*** MATERIALS PROVIDED
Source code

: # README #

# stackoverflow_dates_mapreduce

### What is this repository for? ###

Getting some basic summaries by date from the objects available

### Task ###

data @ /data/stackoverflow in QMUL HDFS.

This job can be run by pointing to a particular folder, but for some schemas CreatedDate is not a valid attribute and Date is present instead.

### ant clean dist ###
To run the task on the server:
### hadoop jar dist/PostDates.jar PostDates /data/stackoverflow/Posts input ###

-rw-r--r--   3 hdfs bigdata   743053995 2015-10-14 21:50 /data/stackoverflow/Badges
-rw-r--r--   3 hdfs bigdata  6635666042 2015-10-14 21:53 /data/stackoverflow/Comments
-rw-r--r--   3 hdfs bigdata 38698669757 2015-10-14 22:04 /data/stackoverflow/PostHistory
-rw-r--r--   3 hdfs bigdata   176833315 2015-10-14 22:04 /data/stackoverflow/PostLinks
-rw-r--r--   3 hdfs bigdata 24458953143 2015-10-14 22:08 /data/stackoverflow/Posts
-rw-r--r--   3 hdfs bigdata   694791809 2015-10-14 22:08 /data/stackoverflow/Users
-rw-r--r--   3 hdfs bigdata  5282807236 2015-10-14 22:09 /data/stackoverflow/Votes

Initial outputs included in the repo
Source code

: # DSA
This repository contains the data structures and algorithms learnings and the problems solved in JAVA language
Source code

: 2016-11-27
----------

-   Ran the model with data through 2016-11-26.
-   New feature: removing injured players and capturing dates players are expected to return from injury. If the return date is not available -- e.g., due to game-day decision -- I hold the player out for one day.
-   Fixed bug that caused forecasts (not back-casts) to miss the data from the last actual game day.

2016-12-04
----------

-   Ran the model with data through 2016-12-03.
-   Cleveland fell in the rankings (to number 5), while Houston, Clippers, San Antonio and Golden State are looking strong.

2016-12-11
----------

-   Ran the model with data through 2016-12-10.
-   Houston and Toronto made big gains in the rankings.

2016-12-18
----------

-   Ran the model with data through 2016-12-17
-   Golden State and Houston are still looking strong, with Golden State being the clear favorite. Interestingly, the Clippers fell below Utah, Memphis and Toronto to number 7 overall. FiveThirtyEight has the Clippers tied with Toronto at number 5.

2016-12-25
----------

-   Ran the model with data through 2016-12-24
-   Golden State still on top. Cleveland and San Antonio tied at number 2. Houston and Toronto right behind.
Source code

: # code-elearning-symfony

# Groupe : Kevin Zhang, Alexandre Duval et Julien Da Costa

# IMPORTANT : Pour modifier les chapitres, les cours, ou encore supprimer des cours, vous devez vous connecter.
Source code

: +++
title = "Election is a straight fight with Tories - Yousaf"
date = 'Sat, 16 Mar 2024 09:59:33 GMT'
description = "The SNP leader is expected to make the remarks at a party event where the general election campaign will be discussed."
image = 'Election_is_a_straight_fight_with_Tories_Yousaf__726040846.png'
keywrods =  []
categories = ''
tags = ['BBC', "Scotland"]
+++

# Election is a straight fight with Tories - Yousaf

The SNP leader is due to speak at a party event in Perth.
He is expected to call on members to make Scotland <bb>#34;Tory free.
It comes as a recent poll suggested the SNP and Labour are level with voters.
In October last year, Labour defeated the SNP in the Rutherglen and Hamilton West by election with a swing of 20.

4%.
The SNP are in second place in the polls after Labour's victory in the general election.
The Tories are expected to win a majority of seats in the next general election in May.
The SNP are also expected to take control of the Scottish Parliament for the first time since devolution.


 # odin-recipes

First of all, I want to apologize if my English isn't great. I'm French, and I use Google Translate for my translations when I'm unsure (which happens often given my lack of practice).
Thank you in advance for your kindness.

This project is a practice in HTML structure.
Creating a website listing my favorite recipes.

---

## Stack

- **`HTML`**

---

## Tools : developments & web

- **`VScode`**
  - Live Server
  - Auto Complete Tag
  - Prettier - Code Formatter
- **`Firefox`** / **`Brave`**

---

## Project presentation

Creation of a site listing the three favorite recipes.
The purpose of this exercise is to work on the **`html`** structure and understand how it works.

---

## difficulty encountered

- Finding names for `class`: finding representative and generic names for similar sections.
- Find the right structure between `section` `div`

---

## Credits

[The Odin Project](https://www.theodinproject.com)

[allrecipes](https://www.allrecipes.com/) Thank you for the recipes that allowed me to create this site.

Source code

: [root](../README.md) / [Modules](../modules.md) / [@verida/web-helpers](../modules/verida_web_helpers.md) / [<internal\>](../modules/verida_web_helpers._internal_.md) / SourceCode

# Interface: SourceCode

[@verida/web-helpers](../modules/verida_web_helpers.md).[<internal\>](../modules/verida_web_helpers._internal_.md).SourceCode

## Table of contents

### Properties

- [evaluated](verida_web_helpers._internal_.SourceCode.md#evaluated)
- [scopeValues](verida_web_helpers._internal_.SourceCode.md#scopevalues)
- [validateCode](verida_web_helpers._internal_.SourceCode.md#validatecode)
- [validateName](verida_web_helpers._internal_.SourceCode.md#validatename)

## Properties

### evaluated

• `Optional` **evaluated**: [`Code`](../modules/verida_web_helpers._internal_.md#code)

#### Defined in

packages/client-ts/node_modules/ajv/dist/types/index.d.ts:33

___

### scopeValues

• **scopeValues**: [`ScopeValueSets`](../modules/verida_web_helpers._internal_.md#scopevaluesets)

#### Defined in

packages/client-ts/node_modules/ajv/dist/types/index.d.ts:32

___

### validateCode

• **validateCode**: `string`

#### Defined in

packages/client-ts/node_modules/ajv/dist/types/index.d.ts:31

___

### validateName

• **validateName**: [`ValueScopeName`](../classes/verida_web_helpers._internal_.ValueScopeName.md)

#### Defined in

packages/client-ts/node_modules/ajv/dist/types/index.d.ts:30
******
*** MATERIALS PROVIDED
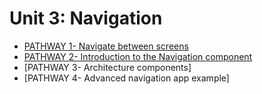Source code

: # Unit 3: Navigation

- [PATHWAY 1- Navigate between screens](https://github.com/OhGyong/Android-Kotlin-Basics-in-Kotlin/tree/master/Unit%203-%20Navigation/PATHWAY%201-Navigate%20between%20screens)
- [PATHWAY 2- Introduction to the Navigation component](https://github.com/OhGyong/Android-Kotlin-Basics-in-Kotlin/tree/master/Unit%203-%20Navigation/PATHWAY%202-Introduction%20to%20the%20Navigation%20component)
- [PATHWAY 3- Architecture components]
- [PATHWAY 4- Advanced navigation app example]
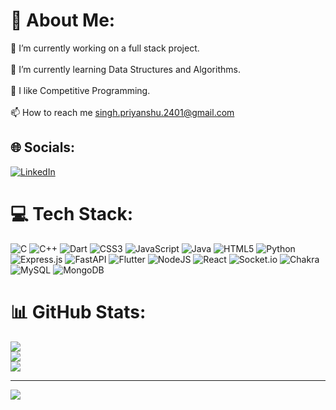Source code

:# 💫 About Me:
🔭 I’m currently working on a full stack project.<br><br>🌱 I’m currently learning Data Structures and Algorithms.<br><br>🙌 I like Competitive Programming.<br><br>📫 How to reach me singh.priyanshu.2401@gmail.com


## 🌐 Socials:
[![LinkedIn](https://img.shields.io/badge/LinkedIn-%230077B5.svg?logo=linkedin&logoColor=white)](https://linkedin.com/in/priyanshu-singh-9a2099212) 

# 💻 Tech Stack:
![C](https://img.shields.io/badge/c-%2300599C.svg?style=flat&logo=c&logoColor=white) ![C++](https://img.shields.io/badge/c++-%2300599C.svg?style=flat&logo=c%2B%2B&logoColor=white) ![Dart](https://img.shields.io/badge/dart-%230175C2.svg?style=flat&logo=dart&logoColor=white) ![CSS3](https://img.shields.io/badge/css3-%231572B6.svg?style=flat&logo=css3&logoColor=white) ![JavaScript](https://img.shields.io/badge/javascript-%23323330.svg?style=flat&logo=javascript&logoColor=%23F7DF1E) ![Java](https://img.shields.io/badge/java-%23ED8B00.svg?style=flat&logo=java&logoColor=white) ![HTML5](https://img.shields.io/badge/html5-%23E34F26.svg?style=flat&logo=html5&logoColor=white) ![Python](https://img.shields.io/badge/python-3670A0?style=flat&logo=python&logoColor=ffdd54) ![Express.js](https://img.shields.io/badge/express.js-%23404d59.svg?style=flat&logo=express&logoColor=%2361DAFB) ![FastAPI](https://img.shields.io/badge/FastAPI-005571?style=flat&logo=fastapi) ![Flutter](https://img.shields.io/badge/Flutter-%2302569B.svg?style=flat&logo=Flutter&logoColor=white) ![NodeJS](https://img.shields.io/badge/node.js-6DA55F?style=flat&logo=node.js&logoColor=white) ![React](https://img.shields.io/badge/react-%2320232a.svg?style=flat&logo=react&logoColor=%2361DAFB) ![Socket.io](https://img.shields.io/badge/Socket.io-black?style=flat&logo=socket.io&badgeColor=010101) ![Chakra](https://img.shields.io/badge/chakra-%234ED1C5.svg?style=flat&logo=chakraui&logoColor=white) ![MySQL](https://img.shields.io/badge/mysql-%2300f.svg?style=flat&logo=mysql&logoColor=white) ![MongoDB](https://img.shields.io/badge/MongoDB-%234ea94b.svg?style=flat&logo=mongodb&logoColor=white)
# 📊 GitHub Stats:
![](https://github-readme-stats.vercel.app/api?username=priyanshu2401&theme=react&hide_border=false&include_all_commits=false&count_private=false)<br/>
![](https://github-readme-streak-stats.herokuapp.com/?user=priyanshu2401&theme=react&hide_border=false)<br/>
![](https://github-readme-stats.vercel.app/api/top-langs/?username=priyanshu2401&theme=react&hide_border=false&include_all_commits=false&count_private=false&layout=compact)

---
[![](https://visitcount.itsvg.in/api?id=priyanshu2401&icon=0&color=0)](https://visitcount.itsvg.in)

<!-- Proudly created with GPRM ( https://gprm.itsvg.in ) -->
******
*** MATERIALS PROVIDED
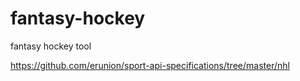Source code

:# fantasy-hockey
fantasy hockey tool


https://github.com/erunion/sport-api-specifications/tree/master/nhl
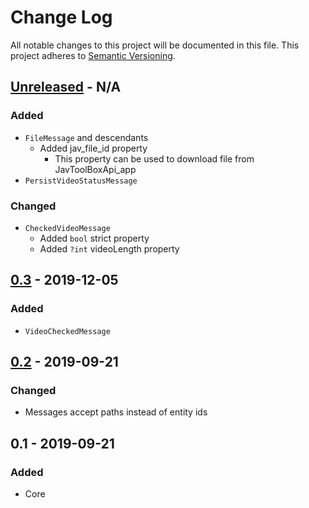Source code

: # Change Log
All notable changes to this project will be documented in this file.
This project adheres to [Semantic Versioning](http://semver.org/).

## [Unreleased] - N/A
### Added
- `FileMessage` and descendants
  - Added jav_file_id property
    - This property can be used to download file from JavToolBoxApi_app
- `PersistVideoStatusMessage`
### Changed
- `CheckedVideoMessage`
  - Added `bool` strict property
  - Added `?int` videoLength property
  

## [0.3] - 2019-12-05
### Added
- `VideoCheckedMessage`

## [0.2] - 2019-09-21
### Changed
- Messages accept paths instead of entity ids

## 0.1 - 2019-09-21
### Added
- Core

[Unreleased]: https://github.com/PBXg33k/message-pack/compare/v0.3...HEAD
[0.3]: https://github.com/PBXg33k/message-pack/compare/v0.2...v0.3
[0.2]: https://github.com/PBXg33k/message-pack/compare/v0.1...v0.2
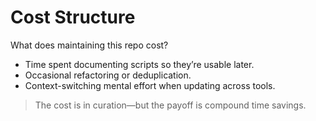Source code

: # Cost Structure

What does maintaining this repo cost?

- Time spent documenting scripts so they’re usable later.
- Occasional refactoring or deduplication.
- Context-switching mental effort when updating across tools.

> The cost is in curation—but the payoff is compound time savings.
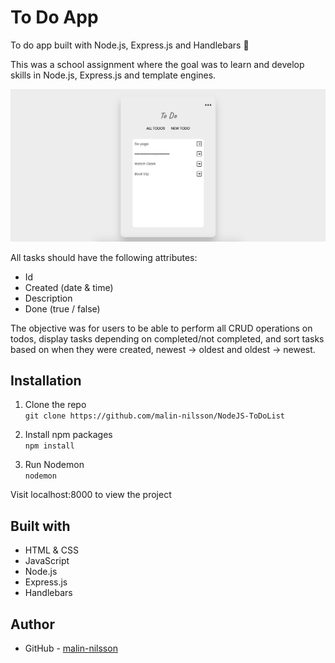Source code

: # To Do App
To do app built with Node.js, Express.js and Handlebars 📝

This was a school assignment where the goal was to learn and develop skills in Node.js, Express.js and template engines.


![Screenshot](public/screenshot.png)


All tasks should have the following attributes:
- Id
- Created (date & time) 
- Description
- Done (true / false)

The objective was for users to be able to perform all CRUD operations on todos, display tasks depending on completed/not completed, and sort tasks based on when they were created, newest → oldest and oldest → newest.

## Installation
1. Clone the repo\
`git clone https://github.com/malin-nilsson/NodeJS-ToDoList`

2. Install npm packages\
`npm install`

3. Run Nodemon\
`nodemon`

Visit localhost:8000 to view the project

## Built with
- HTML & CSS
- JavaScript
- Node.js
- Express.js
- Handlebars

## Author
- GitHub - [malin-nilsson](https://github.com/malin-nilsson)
******
→ **WHAT IS REQUIRED**
Please copy the lines above from the line with "This repository contains" up to and including the line with "data through 2016-12-03.", exactly as written and with nothing else.

→ **COMPLETED TASK**
This repository contains the data structures and algorithms learnings and the problems solved in JAVA language
Source code

: 2016-11-27
----------

-   Ran the model with data through 2016-11-26.
-   New feature: removing injured players and capturing dates players are expected to return from injury. If the return date is not available -- e.g., due to game-day decision -- I hold the player out for one day.
-   Fixed bug that caused forecasts (not back-casts) to miss the data from the last actual game day.

2016-12-04
----------

-   Ran the model with data through 2016-12-03.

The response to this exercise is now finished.